Results showed that the large-scale reclamation is the most significant influential source to the north Jiangsu coastal area, and it can be seen as the main cause of the severe change that has been happening to this region. The main problem that received top priority in the coastal wetlands distributed in north of Jiangsu province is the drastic natural wetland area reduction. Reclamation of tidal flats on a large scale may not only cause the change of the wetland ecological pattern, but result in qualitative change on the material circulation, energy flow and information transfer. Except the reclamation, Spartina alterniflora, as one introduced species for an initial purpose of promoting deposition and protecting beach, has become salt-and flooding-tolerant pioneer communities on mudflats and saltmarshes, and its invasion spread gradually replace the usual plant community in a succession that starts on land periodically inundated by the sea, such as Suaeda glauca and Phragmites australis. The invasion of Spartina alterniflora also leads to the original ecological area shrinking fast, and for some local ecological environment, constitutes an irreversible influence.

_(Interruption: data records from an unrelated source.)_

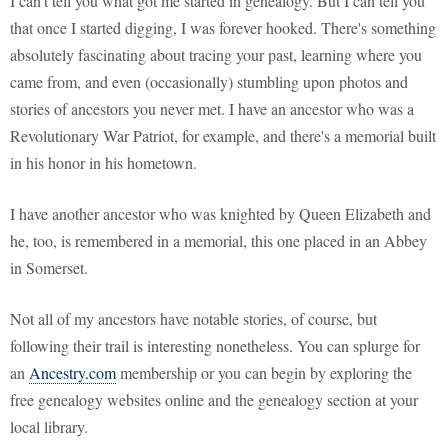
I can't tell you what got me started in genealogy. But I can tell you
that once I started digging, I was forever hooked. There's something
absolutely fascinating about tracing your past, learning where you
came from, and even (occasionally) stumbling upon photos and
stories of ancestors you never met. I have an ancestor who was a
Revolutionary War Patriot, for example, and there's a memorial built
in his honor in his hometown.
I have another ancestor who was knighted by Queen Elizabeth and
he, too, is remembered in a memorial, this one placed in an Abbey
in Somerset.
Not all of my ancestors have notable stories, of course, but
following their trail is interesting nonetheless. You can splurge for
an
Ancestry.com
membership or you can begin by exploring the
free genealogy websites online and the genealogy section at your
local library.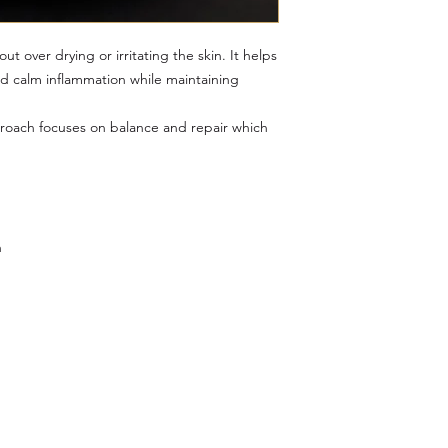
t over drying or irritating the skin. It helps
nd calm inflammation while maintaining
proach focuses on balance and repair which
n
Menu
Follow Us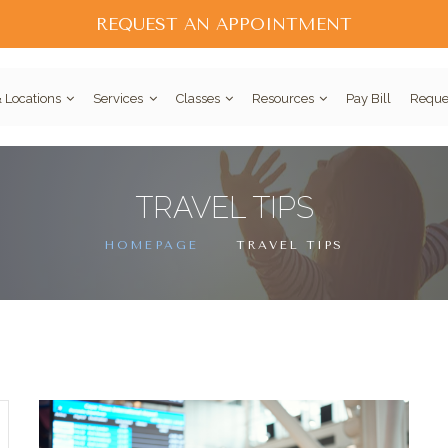
REQUEST AN APPOINTMENT
 Locations
Services
Classes
Resources
Pay Bill
Reque
TRAVEL TIPS
HOMEPAGE
TRAVEL TIPS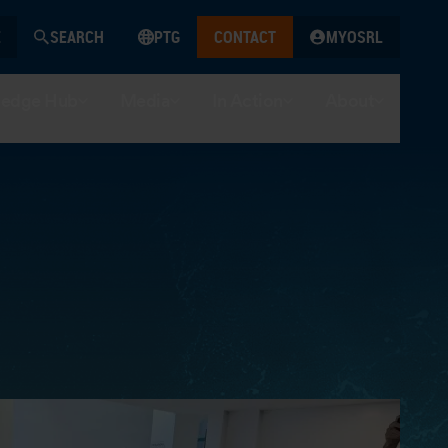
SEARCH
PTG
CONTACT
MYOSRL
edge Hub
Media
In Action
About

Results of this study can provide suggestions and insights to researchers, managers for keeping a sustainable wetland. Further research applying liner indicators of environmental impacts and landscape effects could expand on our research results, and may more deeply clarify the complex nature of the relationship between human activity and landscape-level effects. Furthermore, analyses of water resources, soil condition, and variation in ecosystem conditions could be useful in understanding mechanisms in the relationship between wetland landscape evolutions and external interference factors. Besides, it is necessary to make it clear whether the coastal wetlands landscape condition will remain similar, improve, or deteriorate in the future.